Ce bloc abordera les répercutions de l’ALENA sur la vie des femmes mexicaines. Tenant compte de la division sexuelle du travail qui structure la réalité socio-économique des paysans-nes du Chiapas et la perception du corps des femmes comme ressource naturelle appropriée à la nation, celles-ci se retrouvent en situation d’exploitation spécifique. En d’autres mots, la dépossession de leurs richesses naturelles exacerbe le rapport d’exploitation des corps et de la valeur de ceux-ci. Dans ce cadre économique-politique structuré par l’ALENA, il y a donc renforcement de l’exploitation des femmes en tant que moyen de production de valeur sexuée, domestique et reproductive du capital vivant. Ce qui vient justifier l’importance de l’orientation de ce bloc vers l’analyse de la catégorie femme. Ce bloc va donc traiter du domaine de la reproduction, de la mobilité de la main d’œuvre féminine et de l’expansion de l’économie informelle comme la prostitution et le trafic humain.
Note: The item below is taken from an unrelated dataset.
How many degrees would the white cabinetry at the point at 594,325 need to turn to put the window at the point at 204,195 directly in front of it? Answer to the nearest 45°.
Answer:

Thèmes suggérés aux stagiaires: La santé reproductive et sexuelle, la prostitution, l’émigration, l’accès au marché, la sécurité et la militarisation du territoire, l’éducation et la sécurité alimentaire, la féminisation du milieu rural mexicain.
4. À près de 20 ans de luttes zapatistes! Prenons le temps de porter un regard sur son héritage politique
Ce dernier bloc constitue la phase la plus importante de la campagne, car il engage un défi de rétrospection de l’ensemble des savoirs produits par les luttes zapatistes et militantes sur la question. Pour arriver à faire un constat de ce conflit politique, nous allons orienter notre travail d’analyse sur l’état des lieux du droit politique des paysans-nes du Chiapas. Toujours dans une poursuite de compréhension de la nouveauté de la situation, où il y a restructuration du rapport politique, nous allons nous pencher sur les imaginaires politiques déployés par le Ejercito Zapatista de Liberación Nacional (EZLN) et les solidarités syndicales nationales et internationales.
Thèmes suggérés aux stagiaires: la spiritualité autochtone, la cosmogonie de la terre-mère, le syndicalisme, le droit d’association, la démocratie populaire et les tribunaux populaires, le droit culturel.
La seconde phase va consister à créer des outils et des activités de diffusion et de sensibilisation. Les comités de travail ainsi que les autres personnes sollicitées, lors de la première phase, vont nous permettre d’organiser des évènements et de produire des fiches d’analyse qui vont composer nos outils de sensibilisation et de mobilisation sous la forme de conférences, débats, manifestations, évènements artistiques, blogue, pamphlets, affiches et banderoles.
En somme, ce projet se veut un pilier entre les différentes campagnes de sensibilisation que le CDHAL met en œuvre, notamment les brigades civiles d’observation internationale (BriCOs) qui consiste en la formation d’observateurs-trices qui vont sur le terrain au Chiapas grâce à notre partenaire, le Centre de droits humains Fray Bartolomé de las Casas (Frayba). Aussi, il nous semble essentiel d’amasser les expériences de celles et ceux qui ont participé au programme BriCOs et de les mettre en dialogue avec des savoirs pertinents venant de diverses universités à la grandeur des Amériques. Cela va donc nous permettre de construire collectivement un constat global de la situation pour partager nos expériences aux populations concernées et ainsi, de contribuer à leurs actions politiques.